Anarchists deface Parliament after lapse in security
Just a few days after defacing the US ambassador’s residence in Athens, the anarchist group Rouvikonas caught the Greek Police (ELAS) off guard again on Tuesday they used red paint to vandalize the front of Greece’s Parliament, theoretically one of the best guarded buildings in the capital.
The attack occurred shortly after 2 p.m., when around 15 members of the anarchist group ran up the steps to Parliament and hurled bottles of red paint at its facade.

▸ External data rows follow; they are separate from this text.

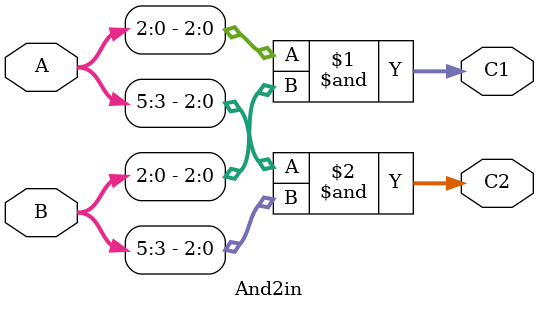
<source format=v>
module And2in (A,B,C1,C2);

input   [5:0] A  ;
input   [5:0] B ;
output  [2:0] C1 ;
output  [2:0] C2 ;

assign  C1 = A[0+:3] & B[0+:3] ;
assign  C2 = A[3+:3] & B[3+:3] ;

endmodule

</source>
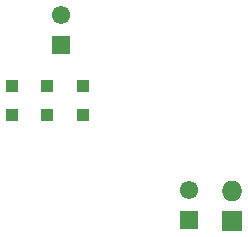
<source format=gbs>
G04 #@! TF.GenerationSoftware,KiCad,Pcbnew,(5.0.0)*
G04 #@! TF.CreationDate,2019-04-04T15:00:13-04:00*
G04 #@! TF.ProjectId,motion_ppg,6D6F74696F6E5F7070672E6B69636164,rev?*
G04 #@! TF.SameCoordinates,Original*
G04 #@! TF.FileFunction,Soldermask,Bot*
G04 #@! TF.FilePolarity,Negative*
%FSLAX46Y46*%
G04 Gerber Fmt 4.6, Leading zero omitted, Abs format (unit mm)*
G04 Created by KiCad (PCBNEW (5.0.0)) date 04/04/19 15:00:13*
%MOMM*%
%LPD*%
G01*
G04 APERTURE LIST*
%ADD10R,1.730000X1.730000*%
%ADD11O,1.730000X1.730000*%
%ADD12R,1.554000X1.554000*%
%ADD13C,1.554000*%
%ADD14R,1.030000X1.030000*%
G04 APERTURE END LIST*
D10*
G04 #@! TO.C,P3*
X295990000Y-144510000D03*
D11*
X295990000Y-141970000D03*
G04 #@! TD*
D12*
G04 #@! TO.C,P2*
X281500000Y-129560000D03*
D13*
X281500000Y-127020000D03*
G04 #@! TD*
D12*
G04 #@! TO.C,P1*
X292380000Y-144450000D03*
D13*
X292380000Y-141910000D03*
G04 #@! TD*
D14*
G04 #@! TO.C,IC1*
X283390000Y-135550000D03*
X280390000Y-135550000D03*
X277390000Y-135550000D03*
X277390000Y-133050000D03*
X280390000Y-133050000D03*
X283390000Y-133050000D03*
G04 #@! TD*
M02*

</source>
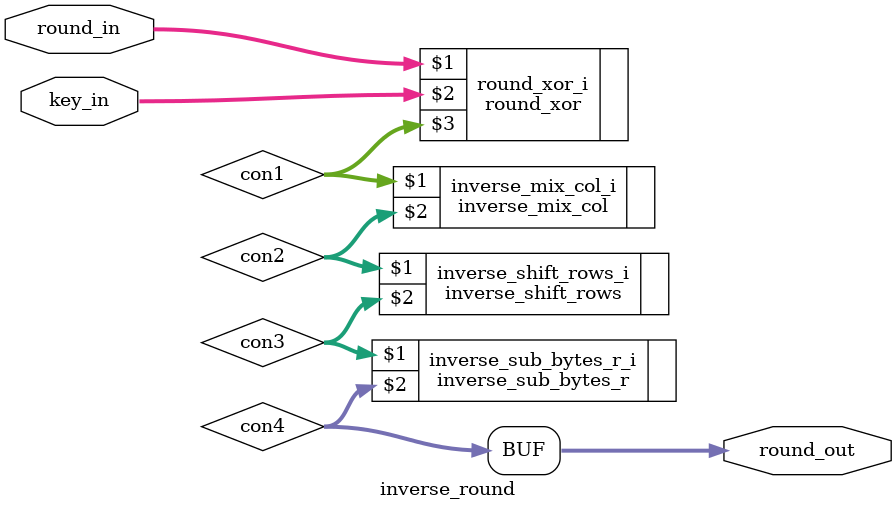
<source format=v>
`timescale 1ns / 1ps
module inverse_round(
    input [127:0] round_in,
    input [127:0] key_in,
    output [127:0] round_out
    );
	
	wire [127:0] con1;
	wire [127:0] con2;
	wire [127:0] con3;
	wire [127:0] con4;
	
	round_xor round_xor_i(round_in, key_in, con1);
	inverse_mix_col inverse_mix_col_i(con1,con2);
	inverse_shift_rows inverse_shift_rows_i(con2,con3);
	inverse_sub_bytes_r inverse_sub_bytes_r_i(con3,con4);

	assign round_out = con4;
endmodule

</source>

It appears that they initially posed as tourists before making a run for the stairs behind the Monument of the Unknown Soldier. After throwing the paint, the vandals lobbed two smoke bombs to facilitate their getaway.
A 36-year-old man, one of the group’s founding members, was arrested and is expected to face a prosecutor Wednesday.

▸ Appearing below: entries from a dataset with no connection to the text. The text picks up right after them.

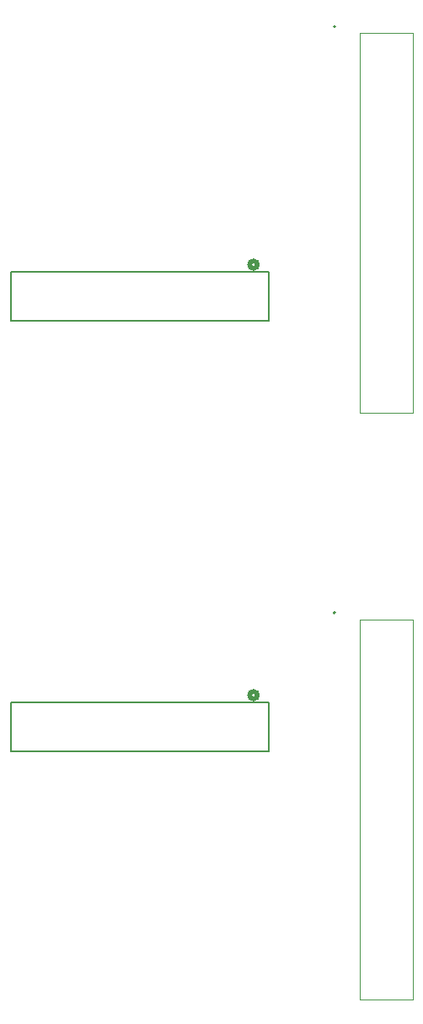
<source format=gbr>
%TF.GenerationSoftware,Altium Limited,Altium Designer,22.11.1 (43)*%
G04 Layer_Color=16711935*
%FSLAX45Y45*%
%MOMM*%
%TF.SameCoordinates,ABC14B17-DAD6-4B0F-8560-1018B917A27C*%
%TF.FilePolarity,Positive*%
%TF.FileFunction,Other,Mechanical_13*%
%TF.Part,Single*%
G01*
G75*
%TA.AperFunction,NonConductor*%
%ADD15C,0.20000*%
%ADD16C,0.10000*%
%ADD18C,0.50800*%
%ADD19C,0.15240*%
D15*
X11122500Y4217900D02*
G03*
X11122500Y4217900I-10000J0D01*
G01*
Y10098000D02*
G03*
X11122500Y10098000I-10000J0D01*
G01*
D16*
X11366500Y4152900D02*
X11899500D01*
Y342900D02*
Y4152900D01*
X11366500Y342900D02*
X11899500D01*
X11366500D02*
Y4152900D01*
X11899500D01*
Y342900D02*
Y4152900D01*
X11366500Y342900D02*
X11899500D01*
X11366500Y6223000D02*
X11899500D01*
Y10033000D01*
X11366500D02*
X11899500D01*
X11366500Y6223000D02*
Y10033000D01*
Y6223000D02*
X11899500D01*
Y10033000D01*
X11366500D02*
X11899500D01*
D18*
X10299700Y7670800D02*
G03*
X10299700Y7747000I0J38100D01*
G01*
D02*
G03*
X10299700Y7670800I0J-38100D01*
G01*
Y3352800D02*
G03*
X10299700Y3429000I0J38100D01*
G01*
D02*
G03*
X10299700Y3352800I0J-38100D01*
G01*
D19*
X7861300Y7637780D02*
X10452100D01*
Y7142480D02*
Y7637780D01*
X7861300Y7142480D02*
X10452100D01*
X7861300D02*
Y7637780D01*
Y3319780D02*
X10452100D01*
Y2824480D02*
Y3319780D01*
X7861300Y2824480D02*
X10452100D01*
X7861300D02*
Y3319780D01*
%TF.MD5,596912ca55506e769f9c8e5ef5507d80*%
M02*

</source>
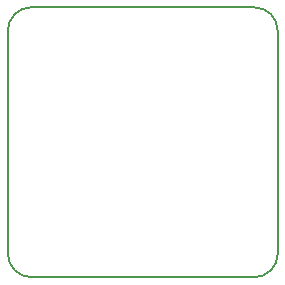
<source format=gbr>
%TF.GenerationSoftware,KiCad,Pcbnew,8.0.8*%
%TF.CreationDate,2025-02-11T16:16:21-05:00*%
%TF.ProjectId,IMU,494d552e-6b69-4636-9164-5f7063625858,rev?*%
%TF.SameCoordinates,Original*%
%TF.FileFunction,Profile,NP*%
%FSLAX46Y46*%
G04 Gerber Fmt 4.6, Leading zero omitted, Abs format (unit mm)*
G04 Created by KiCad (PCBNEW 8.0.8) date 2025-02-11 16:16:21*
%MOMM*%
%LPD*%
G01*
G04 APERTURE LIST*
%TA.AperFunction,Profile*%
%ADD10C,0.160000*%
%TD*%
G04 APERTURE END LIST*
D10*
X123422000Y-108818000D02*
X142282011Y-108818000D01*
X123422000Y-108818000D02*
G75*
G02*
X121422000Y-106818000I0J2000000D01*
G01*
X144282011Y-106818000D02*
G75*
G02*
X142282011Y-108818011I-2000011J0D01*
G01*
X144282011Y-106818000D02*
X144282011Y-87957999D01*
X142282011Y-85957999D02*
X123422000Y-85957999D01*
X121422000Y-87957999D02*
X121422000Y-106818000D01*
X142282011Y-85957999D02*
G75*
G02*
X144282001Y-87957999I-11J-2000001D01*
G01*
X121422000Y-87957999D02*
G75*
G02*
X123422000Y-85958000I2000000J-1D01*
G01*
M02*

</source>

In a statement posted on the internet, Rouvikonas said the attack was in solidarity with Dimitris Koufodinas, the convicted November 17 hitman who is in the third week of a hunger strike in protest at authorities’ refusal to grant him a furlough. It was the latest in a series of acts of vandalism and protest by anarchists defending the 61-year-old terrorist that have targeted banks, political offices and the capital’s central shopping district.
The fact that Rouvikonas gained access to Parliament, however, was an embarrassment for ELAS, as the group has targeted the House twice before, once in April 2015 and again in July 2017.
Also, the force had sought to boost its surveillance of potential targets following the attack on US Ambassador Geoffrey Pyatt’s residence last week. ELAS’s leadership has ordered an investigation into the security lapse.
Citizens’ Protection Minister Olga Gerovasili reportedly expressed discontent to colleagues Tuesday as authorities had underlined the risks of an attack on Parliament.
Political parties condemned the vandalism. “Such acts are deeply undemocratic and have no connection to social struggles,” the office of Prime Minister Alexis Tsipras said. Ruling SYRIZA also condemned the “undemocratic act of vandalism,” which, it said, was “unanimously opposed by the Left and democratic forces.”
Conservative New Democracy said the vandalism of Parliament’s facade by Rouvikonas was “the straw that broke the camel’s back.”
“It is the absolute disgrace of a state, which in four days faces elections, and cannot even protect the building that represents Greek democracy,” ND’s spokeswoman Sofia Zacharaki said. Such lawlessness will “end very soon.”
“The government’s tolerance of violence and of the supposedly leftist agents [of violence] is developing into complicity and a daily threat for society,” Movement for Change leader Fofi Gennimata remarked.
Greek anarchists have scaled up acts of protest and vandalism since May 2, when Koufodinas launched a hunger strike to protest a judicial council’s refusal of his latest request for a furlough.
Supreme Court prosecutor Xeni Dimitriou intervened last Friday, hours after the 61-year-old convict was moved into intensive care, appealing the denial.
The Supreme Court on Tuesday discussed her appeal and is expected to announce its decision Thursday or Friday.